What you return should match the data word for word, minus the images.

» Extracted page text data
━━━━
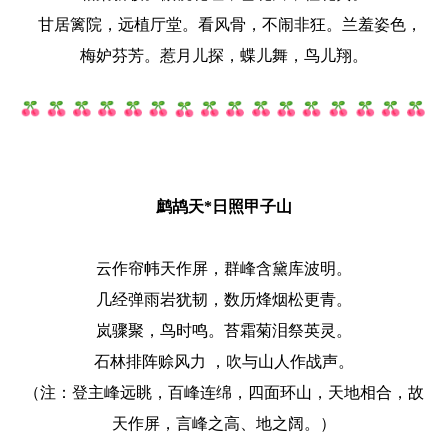
甘居篱院，远植厅堂。看风骨，不闹非狂。兰羞姿色，
梅妒芬芳。惹月儿探，蝶儿舞，鸟儿翔。
鹧鸪天*日照甲子山
云作帘帏天作屏，群峰含黛库波明。
几经弹雨岩犹韧，数历烽烟松更青。
岚骤聚，鸟时鸣。苔霜菊泪祭英灵。
石林排阵赊风力 ，吹与山人作战声。
（注：登主峰远眺，百峰连绵，四面环山，天地相合，故
天作屏，言峰之高、地之阔。）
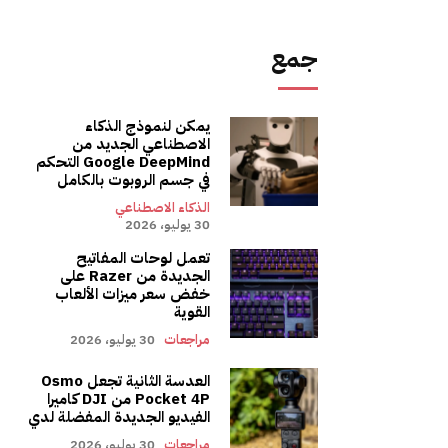
جمع
يمكن لنموذج الذكاء
الاصطناعي الجديد من
Google DeepMind التحكم
في جسم الروبوت بالكامل
الذكاء الاصطناعي
30 يوليو، 2026
تعمل لوحات المفاتيح
الجديدة من Razer على
خفض سعر ميزات الألعاب
القوية
مراجعات
30 يوليو، 2026
العدسة الثانية تجعل Osmo
Pocket 4P من DJI كاميرا
الفيديو الجديدة المفضلة لدي
مراجعات
30 يوليو، 2026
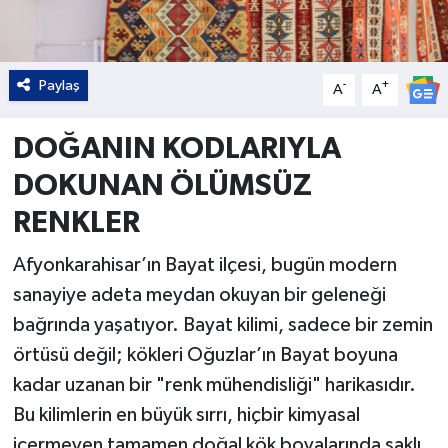
Paylaş
-
+
A
A
DOĞANIN KODLARIYLA
DOKUNAN ÖLÜMSÜZ
RENKLER
Afyonkarahisar’ın Bayat ilçesi, bugün modern
sanayiye adeta meydan okuyan bir geleneği
bağrında yaşatıyor. Bayat kilimi, sadece bir zemin
örtüsü değil; kökleri Oğuzlar’ın Bayat boyuna
kadar uzanan bir "renk mühendisliği" harikasıdır.
Bu kilimlerin en büyük sırrı, hiçbir kimyasal
içermeyen tamamen doğal kök boyalarında saklı.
━━━━
» Solution for this task
甘居篱院，远植厅堂。看风骨，不闹非狂。兰羞姿色，
梅妒芬芳。惹月儿探，蝶儿舞，鸟儿翔。
鹧鸪天*日照甲子山
云作帘帏天作屏，群峰含黛库波明。
几经弹雨岩犹韧，数历烽烟松更青。
岚骤聚，鸟时鸣。苔霜菊泪祭英灵。
石林排阵赊风力 ，吹与山人作战声。
（注：登主峰远眺，百峰连绵，四面环山，天地相合，故
天作屏，言峰之高、地之阔。）
جمع
يمكن لنموذج الذكاء
الاصطناعي الجديد من
Google DeepMind التحكم
في جسم الروبوت بالكامل
الذكاء الاصطناعي
30 يوليو، 2026
تعمل لوحات المفاتيح
الجديدة من Razer على
خفض سعر ميزات الألعاب
القوية
مراجعات
30 يوليو، 2026
العدسة الثانية تجعل Osmo
Pocket 4P من DJI كاميرا
الفيديو الجديدة المفضلة لدي
مراجعات
30 يوليو، 2026
Paylaş
-
+
A
A
DOĞANIN KODLARIYLA
DOKUNAN ÖLÜMSÜZ
RENKLER
Afyonkarahisar’ın Bayat ilçesi, bugün modern
sanayiye adeta meydan okuyan bir geleneği
bağrında yaşatıyor. Bayat kilimi, sadece bir zemin
örtüsü değil; kökleri Oğuzlar’ın Bayat boyuna
kadar uzanan bir "renk mühendisliği" harikasıdır.
Bu kilimlerin en büyük sırrı, hiçbir kimyasal
içermeyen tamamen doğal kök boyalarında saklı.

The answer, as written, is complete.